25 de enero 2002 - 00:00

Caso Enron llega a Brasil y a la Argentina

Washington (Correio Braziliense, EFE, ANSA) - El diario «Correio Braziliense» afirmó ayer que las investigaciones sobre posibles maniobras en la contabilidad y quiebra del gigante energético Enron alcanzarían a la Argentina y a Brasil, en momentos en que el Congreso de EE.UU. inició una serie de audiencias para determinar quiénes fueron los responsables del estrepitoso colapso de la empresa.

Un día después de la dimisión del presidente de la compañía, Kenneth Lay, quedó en evidencia que Enron no sólo está preocupando a la Casa Blanca y al mercado accionario de los Estados Unidos, sino también a Brasil -donde la empresa alcanzó a registrar activos de 4.000 millones de dólares-y la Argentina, considerados importantes lugares de operación de la empresa. Según escribe Vicente Nunes, corresponsal de «Correio Braziliense» en Washington, el Congreso norteamericano «creó ocho comisiones para investigar la quiebra de la empresa y sus estrechos lazos con el presidente George W. Bush».

• Perjuicios

«Los parlamentarios anunciaron que un brasileño está incluido en la nómina principal de los responsables por la quiebra de Enron, cuyos perjuicios a sus inversores y funcionarios se estiman en unos 60.000 millones de dólares. Se trata de Paulo Ferraz Pereira», revela el matutino.

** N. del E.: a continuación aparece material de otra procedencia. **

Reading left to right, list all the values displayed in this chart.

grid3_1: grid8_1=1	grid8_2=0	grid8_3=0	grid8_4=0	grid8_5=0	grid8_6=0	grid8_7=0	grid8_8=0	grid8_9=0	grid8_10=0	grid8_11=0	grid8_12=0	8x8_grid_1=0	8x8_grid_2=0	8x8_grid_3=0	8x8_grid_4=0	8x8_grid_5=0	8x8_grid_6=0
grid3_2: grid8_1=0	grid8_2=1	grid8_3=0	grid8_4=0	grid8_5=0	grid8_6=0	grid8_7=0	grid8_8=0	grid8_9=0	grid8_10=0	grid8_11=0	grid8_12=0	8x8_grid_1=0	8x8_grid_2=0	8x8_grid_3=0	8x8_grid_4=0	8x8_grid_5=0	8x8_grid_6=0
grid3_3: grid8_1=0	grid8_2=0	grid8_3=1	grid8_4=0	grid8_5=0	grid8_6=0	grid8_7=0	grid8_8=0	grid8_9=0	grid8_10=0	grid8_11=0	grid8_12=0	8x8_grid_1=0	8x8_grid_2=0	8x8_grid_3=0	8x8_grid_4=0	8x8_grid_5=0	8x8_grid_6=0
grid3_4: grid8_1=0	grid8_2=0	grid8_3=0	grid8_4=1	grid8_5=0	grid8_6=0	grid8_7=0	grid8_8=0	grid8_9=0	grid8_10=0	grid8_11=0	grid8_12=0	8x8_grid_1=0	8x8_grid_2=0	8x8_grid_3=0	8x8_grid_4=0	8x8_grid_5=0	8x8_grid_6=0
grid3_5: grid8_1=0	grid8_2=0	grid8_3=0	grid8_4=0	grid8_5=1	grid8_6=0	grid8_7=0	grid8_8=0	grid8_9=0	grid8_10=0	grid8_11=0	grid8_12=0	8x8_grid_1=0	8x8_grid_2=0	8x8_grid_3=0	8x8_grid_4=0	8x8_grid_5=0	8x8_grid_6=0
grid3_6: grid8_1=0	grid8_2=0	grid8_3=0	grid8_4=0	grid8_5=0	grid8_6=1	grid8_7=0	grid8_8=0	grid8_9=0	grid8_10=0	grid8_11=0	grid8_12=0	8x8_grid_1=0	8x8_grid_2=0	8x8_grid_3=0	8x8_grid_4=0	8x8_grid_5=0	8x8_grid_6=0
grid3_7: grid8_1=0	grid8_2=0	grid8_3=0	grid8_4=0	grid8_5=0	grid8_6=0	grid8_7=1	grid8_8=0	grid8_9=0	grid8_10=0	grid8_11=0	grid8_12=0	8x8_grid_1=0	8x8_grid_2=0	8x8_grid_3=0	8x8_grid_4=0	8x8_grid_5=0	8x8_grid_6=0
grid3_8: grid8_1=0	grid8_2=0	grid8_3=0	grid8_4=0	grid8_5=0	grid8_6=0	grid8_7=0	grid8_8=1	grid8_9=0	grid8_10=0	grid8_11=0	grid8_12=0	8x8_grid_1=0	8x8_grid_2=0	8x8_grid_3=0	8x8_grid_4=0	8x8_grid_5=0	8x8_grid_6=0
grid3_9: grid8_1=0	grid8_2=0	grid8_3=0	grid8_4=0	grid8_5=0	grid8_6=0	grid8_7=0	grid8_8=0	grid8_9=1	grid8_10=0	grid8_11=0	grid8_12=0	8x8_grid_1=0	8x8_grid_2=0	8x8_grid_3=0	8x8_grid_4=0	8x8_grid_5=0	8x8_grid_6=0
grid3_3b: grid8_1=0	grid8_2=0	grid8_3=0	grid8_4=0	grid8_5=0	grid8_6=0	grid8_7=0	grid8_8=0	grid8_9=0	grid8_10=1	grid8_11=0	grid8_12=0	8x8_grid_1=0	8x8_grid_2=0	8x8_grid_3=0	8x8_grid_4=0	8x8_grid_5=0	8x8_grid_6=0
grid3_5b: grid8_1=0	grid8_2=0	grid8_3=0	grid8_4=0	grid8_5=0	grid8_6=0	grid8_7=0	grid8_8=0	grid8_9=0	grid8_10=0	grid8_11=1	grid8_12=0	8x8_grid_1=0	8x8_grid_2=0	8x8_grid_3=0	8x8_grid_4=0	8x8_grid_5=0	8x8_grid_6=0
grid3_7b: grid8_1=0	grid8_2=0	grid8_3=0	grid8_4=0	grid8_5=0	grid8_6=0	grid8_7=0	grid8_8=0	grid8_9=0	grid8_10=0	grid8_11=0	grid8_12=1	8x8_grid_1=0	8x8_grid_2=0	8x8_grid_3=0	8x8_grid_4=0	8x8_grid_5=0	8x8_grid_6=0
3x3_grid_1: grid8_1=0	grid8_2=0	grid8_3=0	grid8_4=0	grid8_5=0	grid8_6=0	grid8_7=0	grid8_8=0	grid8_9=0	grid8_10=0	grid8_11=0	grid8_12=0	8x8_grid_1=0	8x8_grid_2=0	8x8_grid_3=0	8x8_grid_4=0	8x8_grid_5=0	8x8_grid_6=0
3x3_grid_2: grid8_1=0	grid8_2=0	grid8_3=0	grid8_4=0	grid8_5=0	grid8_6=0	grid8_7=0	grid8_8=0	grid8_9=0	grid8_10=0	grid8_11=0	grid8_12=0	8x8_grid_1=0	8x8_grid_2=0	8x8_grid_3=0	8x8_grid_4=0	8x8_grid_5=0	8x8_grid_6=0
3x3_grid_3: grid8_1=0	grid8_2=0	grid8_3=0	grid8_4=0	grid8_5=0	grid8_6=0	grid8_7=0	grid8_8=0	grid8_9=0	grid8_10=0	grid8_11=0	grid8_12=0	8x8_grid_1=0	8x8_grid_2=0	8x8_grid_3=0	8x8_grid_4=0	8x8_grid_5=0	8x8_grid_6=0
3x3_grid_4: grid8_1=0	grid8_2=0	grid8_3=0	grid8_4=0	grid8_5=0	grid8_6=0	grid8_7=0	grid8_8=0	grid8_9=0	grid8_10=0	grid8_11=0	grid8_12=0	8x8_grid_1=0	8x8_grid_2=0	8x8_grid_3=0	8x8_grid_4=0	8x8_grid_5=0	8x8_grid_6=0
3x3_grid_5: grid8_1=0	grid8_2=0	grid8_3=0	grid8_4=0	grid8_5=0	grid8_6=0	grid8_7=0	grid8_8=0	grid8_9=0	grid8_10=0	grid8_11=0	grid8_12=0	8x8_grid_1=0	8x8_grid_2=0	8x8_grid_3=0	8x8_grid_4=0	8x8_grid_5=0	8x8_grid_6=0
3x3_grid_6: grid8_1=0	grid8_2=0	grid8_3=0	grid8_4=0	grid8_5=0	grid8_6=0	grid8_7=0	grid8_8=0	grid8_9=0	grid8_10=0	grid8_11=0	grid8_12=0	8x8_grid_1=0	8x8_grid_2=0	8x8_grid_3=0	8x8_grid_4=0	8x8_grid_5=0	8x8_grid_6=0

Otro punto importante destacado por Nunes «es que ha llamado la atención de los parlamentarios norteamericanos el rápido crecimiento del patrimonio de ejecutivos de Enron en América del Sur, principalmente en Brasil y la Argentina.

Pero el escándalo por la quiebra de la empresa va mucho más lejos. Enron participó activamente en la adquisición de estatales, desde la apertura de los mercados de electricidad y petróleo en Brasil, como la Compañía Estadual de Gas (CEG), de Rio de Janeiro y Elektro, distribuidora de energía de San Pablo.

En tanto Lay, que presentó su renuncia a última hora del miércoles, figura como testigo «estrella» de las audiencias y tiene previsto hacer su primera aparición pública ante el órgano legislativo el próximo 4 de febrero. Por su parte, David Duncan, uno de los cuatro ejecutivos de Arthur Andersen que han sido citados para prestar testimonio, indicó a través de su abogado, que no lo hará si el Congreso no le ofrece inmunidad. Duncan fue despedido por Arthur Andersen la semana pasada porque presuntamente fue él quien dio la orden de destruir «miles» de documentos clave sobre la auditoría de Enron, cuando ya habían comenzado las investigaciones federales. Sin embargo, las averiguaciones de la Comisión del Capitolio ya establecieron que «al menos 80 empleados» de Andersen participaron en la desaparición de los documentos.

Los legisladores también quieren que el vice-presidente
Richard Cheney explique el contenido de sus reuniones con ejecutivos de Enron durante la elaboración de un plan energético que hubiese beneficiado a esa empresa.

Al respecto, el líder demócrata en el Senado,
Thomas Daschle, advirtió que «no habrá quien se escape» de la Justicia y que tanto los ejecutivos de Enron como los de la empresa auditora Arthur Andersen tendrán que atenerse a las consecuencias.